Figure understanding tasks:
▶
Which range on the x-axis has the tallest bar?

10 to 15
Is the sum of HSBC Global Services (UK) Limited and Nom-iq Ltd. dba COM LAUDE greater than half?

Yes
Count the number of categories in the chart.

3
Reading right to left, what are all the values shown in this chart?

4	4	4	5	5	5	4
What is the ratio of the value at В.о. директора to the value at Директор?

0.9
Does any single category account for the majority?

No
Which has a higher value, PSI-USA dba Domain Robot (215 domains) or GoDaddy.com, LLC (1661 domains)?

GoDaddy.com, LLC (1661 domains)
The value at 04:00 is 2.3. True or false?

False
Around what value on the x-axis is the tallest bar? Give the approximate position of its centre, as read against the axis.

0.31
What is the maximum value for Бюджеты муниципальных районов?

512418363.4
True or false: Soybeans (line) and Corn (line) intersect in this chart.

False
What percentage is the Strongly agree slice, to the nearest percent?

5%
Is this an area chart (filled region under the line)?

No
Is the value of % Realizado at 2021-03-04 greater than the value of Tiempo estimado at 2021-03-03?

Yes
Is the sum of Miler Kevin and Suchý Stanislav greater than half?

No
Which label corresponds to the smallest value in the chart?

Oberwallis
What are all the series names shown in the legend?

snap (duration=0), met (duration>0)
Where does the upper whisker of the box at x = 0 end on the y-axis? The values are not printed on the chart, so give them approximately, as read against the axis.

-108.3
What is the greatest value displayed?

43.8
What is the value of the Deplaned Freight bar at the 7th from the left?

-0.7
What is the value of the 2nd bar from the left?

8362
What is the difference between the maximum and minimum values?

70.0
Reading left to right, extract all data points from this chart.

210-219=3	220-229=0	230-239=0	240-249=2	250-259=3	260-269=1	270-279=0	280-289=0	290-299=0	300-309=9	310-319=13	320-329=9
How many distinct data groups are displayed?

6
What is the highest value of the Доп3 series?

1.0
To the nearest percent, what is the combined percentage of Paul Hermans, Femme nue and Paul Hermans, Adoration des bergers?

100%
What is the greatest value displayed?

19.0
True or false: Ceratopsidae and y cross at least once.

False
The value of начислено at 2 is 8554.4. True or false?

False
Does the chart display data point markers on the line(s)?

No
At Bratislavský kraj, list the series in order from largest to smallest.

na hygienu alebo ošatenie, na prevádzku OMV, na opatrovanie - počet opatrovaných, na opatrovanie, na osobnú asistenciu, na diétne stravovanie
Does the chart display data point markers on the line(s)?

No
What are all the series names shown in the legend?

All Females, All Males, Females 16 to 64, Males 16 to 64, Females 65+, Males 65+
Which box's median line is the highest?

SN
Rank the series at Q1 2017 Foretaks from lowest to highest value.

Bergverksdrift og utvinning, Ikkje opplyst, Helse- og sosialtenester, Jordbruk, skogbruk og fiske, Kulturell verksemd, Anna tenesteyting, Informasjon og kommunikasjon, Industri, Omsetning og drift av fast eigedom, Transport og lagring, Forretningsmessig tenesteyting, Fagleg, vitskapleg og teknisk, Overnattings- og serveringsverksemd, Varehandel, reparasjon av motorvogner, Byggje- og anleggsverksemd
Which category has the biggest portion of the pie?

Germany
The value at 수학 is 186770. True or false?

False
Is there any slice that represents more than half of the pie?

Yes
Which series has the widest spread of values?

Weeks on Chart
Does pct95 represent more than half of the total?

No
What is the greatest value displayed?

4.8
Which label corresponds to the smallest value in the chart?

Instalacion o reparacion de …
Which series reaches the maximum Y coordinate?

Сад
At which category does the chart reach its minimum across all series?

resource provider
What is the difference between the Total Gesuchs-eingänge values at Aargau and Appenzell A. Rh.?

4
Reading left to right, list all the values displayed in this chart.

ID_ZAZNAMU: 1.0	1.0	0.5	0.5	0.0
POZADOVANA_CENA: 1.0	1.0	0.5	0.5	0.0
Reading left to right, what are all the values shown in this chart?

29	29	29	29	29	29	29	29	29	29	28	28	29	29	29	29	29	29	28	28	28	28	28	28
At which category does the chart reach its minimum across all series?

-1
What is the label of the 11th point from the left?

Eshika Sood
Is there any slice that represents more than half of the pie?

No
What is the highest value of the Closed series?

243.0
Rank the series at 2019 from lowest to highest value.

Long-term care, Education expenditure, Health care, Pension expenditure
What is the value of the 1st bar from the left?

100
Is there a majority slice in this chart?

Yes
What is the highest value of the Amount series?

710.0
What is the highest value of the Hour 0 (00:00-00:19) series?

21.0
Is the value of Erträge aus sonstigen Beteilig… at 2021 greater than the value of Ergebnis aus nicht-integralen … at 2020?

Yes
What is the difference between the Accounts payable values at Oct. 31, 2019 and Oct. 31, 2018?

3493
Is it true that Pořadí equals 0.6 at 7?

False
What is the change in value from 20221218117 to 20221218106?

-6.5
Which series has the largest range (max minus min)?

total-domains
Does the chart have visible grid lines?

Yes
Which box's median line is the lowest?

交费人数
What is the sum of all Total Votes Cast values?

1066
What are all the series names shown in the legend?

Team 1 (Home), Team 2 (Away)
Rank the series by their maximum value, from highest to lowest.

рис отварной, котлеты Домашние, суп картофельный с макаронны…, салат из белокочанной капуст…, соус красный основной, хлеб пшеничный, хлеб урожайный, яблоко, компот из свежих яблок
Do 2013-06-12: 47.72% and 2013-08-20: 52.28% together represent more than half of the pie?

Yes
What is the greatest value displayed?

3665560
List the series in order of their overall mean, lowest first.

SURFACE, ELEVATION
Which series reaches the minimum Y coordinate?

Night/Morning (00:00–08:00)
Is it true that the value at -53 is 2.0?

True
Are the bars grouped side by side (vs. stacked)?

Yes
◀
EXERCISE PROMPT -> Please write out the records word for word, starting at the very beginning and ending with the line that contains "Which has a higher value, PSI-USA", including that line.

EXERCISE OUTPUT ->
Which range on the x-axis has the tallest bar?

10 to 15
Is the sum of HSBC Global Services (UK) Limited and Nom-iq Ltd. dba COM LAUDE greater than half?

Yes
Count the number of categories in the chart.

3
Reading right to left, what are all the values shown in this chart?

4	4	4	5	5	5	4
What is the ratio of the value at В.о. директора to the value at Директор?

0.9
Does any single category account for the majority?

No
Which has a higher value, PSI-USA dba Domain Robot (215 domains) or GoDaddy.com, LLC (1661 domains)?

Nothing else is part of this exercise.